* TASK INSTRUCTIONS *
Put the lines of the rows below into a numbered list, everything from the start of the rows down to and including the line that contains "ment.getElementById eller document.querySelector". Leave out any blank lines.

▶

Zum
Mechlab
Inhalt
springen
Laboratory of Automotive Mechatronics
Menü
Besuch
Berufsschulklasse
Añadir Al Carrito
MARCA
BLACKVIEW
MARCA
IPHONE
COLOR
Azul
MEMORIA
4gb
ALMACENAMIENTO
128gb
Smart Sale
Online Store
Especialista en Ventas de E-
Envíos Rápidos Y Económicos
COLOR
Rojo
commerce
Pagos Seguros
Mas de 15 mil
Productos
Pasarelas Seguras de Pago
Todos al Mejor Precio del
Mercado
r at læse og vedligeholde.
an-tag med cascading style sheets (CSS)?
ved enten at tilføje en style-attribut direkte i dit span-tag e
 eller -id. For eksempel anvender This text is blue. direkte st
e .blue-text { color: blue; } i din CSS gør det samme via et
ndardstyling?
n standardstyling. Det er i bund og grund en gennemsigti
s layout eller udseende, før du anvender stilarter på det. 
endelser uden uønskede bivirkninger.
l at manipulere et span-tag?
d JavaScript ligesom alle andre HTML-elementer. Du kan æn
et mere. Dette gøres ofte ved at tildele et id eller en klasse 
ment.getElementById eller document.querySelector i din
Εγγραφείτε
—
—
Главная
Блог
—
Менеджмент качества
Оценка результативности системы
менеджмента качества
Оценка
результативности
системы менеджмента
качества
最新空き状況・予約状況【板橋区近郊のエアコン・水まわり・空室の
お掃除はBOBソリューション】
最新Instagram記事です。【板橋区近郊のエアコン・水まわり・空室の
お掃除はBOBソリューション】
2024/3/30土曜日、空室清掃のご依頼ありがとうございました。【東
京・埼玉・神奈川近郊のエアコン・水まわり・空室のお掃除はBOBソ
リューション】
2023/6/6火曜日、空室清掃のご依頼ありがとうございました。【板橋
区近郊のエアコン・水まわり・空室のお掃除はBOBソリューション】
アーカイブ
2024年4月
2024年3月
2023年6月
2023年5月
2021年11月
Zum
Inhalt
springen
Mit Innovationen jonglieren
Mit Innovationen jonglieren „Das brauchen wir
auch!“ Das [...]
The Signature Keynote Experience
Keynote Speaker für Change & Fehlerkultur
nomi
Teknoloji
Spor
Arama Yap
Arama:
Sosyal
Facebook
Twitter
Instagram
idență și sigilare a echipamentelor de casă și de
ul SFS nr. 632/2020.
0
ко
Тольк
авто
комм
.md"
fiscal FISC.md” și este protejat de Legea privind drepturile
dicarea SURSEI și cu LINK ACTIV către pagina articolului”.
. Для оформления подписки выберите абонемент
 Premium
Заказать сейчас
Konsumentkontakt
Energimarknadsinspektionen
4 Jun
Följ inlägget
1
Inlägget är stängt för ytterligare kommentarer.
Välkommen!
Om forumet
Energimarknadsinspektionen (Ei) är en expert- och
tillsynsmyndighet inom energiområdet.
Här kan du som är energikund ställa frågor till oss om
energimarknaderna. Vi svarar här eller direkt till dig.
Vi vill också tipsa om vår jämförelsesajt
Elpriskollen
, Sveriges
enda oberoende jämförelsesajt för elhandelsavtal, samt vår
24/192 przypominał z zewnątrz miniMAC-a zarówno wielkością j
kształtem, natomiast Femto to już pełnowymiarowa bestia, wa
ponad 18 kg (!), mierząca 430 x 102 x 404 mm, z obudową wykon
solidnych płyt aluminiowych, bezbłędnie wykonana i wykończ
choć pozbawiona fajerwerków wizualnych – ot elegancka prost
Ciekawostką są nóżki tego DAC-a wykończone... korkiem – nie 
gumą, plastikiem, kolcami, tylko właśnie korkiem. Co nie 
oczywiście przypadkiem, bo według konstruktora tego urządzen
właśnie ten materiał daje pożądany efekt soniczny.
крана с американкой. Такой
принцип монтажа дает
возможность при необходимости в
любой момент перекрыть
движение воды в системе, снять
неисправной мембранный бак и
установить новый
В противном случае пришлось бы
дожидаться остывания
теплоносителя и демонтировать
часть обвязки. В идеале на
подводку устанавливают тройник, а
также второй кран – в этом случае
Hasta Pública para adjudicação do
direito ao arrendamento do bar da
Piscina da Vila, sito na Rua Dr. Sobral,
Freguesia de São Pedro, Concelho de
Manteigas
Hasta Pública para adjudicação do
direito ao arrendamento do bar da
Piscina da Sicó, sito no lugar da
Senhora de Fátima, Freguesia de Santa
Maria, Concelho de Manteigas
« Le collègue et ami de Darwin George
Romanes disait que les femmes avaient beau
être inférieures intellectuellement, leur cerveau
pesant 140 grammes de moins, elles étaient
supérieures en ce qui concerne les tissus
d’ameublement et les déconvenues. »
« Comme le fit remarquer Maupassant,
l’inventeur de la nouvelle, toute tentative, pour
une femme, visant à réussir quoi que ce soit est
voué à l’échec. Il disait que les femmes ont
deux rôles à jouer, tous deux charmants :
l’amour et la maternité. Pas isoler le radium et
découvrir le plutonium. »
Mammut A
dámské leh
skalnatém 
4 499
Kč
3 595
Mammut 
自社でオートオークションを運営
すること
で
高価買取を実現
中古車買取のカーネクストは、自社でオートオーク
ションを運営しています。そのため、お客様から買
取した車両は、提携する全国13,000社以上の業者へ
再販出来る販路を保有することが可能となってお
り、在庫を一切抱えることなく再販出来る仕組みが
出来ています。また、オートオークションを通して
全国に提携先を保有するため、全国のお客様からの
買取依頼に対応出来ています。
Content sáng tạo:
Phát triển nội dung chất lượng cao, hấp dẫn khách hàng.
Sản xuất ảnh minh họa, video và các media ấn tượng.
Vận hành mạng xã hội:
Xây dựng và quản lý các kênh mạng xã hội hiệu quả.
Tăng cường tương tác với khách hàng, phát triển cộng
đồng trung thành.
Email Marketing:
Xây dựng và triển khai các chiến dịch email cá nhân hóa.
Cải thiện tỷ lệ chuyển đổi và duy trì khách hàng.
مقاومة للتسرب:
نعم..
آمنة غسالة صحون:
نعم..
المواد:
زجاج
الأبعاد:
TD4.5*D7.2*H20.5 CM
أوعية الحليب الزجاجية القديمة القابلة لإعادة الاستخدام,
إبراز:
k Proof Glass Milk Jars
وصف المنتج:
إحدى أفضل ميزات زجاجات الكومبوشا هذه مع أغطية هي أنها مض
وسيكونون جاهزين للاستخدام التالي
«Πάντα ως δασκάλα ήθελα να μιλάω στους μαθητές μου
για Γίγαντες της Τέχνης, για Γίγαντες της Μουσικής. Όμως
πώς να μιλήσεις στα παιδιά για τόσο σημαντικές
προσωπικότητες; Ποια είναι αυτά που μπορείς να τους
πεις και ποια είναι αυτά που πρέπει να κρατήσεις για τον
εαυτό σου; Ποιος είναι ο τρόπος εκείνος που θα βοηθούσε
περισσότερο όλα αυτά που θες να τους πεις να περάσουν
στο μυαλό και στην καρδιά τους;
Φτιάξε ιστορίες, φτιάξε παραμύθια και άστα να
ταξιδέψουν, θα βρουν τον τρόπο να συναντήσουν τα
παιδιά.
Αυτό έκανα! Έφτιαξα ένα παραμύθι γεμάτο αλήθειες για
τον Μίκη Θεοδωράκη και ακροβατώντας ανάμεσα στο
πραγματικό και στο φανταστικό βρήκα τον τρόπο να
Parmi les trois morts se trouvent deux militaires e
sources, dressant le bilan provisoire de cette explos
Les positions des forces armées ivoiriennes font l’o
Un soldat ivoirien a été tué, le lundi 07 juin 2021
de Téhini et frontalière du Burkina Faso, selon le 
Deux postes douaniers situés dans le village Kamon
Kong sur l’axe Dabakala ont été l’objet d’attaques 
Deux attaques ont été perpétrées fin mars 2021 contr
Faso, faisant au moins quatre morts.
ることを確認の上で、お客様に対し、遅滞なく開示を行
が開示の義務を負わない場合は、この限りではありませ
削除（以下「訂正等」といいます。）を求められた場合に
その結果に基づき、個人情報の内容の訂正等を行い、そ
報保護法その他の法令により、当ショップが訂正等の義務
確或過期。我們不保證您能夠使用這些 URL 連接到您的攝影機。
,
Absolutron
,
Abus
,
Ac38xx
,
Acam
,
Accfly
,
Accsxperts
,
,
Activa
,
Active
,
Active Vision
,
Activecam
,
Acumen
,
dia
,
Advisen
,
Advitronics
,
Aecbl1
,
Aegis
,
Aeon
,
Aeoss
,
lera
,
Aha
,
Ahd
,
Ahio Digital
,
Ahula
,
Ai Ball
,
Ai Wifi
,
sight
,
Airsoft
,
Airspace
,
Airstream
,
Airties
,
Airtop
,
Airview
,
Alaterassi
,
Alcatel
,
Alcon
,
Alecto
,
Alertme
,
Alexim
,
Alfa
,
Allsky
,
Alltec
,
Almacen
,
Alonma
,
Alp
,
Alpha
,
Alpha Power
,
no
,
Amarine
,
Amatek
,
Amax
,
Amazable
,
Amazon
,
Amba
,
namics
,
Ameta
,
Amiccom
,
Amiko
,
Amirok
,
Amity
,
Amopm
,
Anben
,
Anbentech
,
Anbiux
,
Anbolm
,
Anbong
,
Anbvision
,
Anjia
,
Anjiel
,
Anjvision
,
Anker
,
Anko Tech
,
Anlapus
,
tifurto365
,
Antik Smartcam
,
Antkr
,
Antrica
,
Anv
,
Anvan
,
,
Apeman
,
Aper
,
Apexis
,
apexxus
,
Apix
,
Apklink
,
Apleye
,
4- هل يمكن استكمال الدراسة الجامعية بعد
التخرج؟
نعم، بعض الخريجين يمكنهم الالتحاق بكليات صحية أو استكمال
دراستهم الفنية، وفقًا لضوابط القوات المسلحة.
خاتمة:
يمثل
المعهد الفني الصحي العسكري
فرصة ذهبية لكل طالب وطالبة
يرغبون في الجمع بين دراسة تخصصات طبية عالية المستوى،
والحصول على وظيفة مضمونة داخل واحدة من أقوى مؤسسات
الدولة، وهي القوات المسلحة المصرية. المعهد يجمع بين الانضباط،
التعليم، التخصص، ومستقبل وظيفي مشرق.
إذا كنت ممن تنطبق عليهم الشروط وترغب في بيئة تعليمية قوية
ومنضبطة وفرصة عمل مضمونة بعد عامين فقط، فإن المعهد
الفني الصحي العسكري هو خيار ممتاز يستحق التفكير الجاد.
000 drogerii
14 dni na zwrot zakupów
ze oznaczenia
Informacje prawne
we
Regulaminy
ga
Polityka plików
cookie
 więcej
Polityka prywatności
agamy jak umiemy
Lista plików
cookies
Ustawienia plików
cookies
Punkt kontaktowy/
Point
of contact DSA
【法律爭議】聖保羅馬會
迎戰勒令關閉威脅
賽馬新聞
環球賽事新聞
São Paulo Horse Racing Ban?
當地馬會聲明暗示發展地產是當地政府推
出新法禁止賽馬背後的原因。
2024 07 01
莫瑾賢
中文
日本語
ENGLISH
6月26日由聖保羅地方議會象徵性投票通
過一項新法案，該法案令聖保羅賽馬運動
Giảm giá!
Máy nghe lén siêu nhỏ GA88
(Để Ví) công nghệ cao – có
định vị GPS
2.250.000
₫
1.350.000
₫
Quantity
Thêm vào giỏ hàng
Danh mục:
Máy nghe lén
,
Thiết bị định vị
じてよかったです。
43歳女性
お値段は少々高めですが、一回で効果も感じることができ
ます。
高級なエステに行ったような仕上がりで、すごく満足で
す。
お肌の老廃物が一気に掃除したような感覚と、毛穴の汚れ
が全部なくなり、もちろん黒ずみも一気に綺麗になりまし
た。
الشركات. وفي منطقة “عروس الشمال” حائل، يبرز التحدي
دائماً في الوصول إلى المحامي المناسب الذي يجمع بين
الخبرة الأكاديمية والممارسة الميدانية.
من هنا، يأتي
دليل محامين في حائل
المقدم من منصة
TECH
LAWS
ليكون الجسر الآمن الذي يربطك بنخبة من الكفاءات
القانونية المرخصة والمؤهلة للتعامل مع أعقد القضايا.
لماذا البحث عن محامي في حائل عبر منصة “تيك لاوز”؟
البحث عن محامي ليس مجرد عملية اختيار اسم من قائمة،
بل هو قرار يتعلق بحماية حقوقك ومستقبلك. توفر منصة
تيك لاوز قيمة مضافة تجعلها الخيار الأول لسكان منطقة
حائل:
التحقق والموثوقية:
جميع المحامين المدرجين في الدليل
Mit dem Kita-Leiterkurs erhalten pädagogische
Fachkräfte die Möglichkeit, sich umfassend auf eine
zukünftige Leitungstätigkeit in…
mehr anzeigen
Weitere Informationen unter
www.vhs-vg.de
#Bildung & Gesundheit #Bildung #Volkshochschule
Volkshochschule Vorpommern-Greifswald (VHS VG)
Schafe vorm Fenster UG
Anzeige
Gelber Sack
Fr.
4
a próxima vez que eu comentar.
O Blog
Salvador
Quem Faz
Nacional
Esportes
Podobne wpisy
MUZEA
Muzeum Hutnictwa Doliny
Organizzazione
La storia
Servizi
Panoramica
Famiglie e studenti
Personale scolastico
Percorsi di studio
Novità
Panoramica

◀

* SOLUTION BELOW *
1. Zum
2. Mechlab
3. Inhalt
4. springen
5. Laboratory of Automotive Mechatronics
6. Menü
7. Besuch
8. Berufsschulklasse
9. Añadir Al Carrito
10. MARCA
11. BLACKVIEW
12. MARCA
13. IPHONE
14. COLOR
15. Azul
16. MEMORIA
17. 4gb
18. ALMACENAMIENTO
19. 128gb
20. Smart Sale
21. Online Store
22. Especialista en Ventas de E-
23. Envíos Rápidos Y Económicos
24. COLOR
25. Rojo
26. commerce
27. Pagos Seguros
28. Mas de 15 mil
29. Productos
30. Pasarelas Seguras de Pago
31. Todos al Mejor Precio del
32. Mercado
33. r at læse og vedligeholde.
34. an-tag med cascading style sheets (CSS)?
35. ved enten at tilføje en style-attribut direkte i dit span-tag e
36.  eller -id. For eksempel anvender This text is blue. direkte st
37. e .blue-text { color: blue; } i din CSS gør det samme via et
38. ndardstyling?
39. n standardstyling. Det er i bund og grund en gennemsigti
40. s layout eller udseende, før du anvender stilarter på det. 
41. endelser uden uønskede bivirkninger.
42. l at manipulere et span-tag?
43. d JavaScript ligesom alle andre HTML-elementer. Du kan æn
44. et mere. Dette gøres ofte ved at tildele et id eller en klasse 
45. ment.getElementById eller document.querySelector i din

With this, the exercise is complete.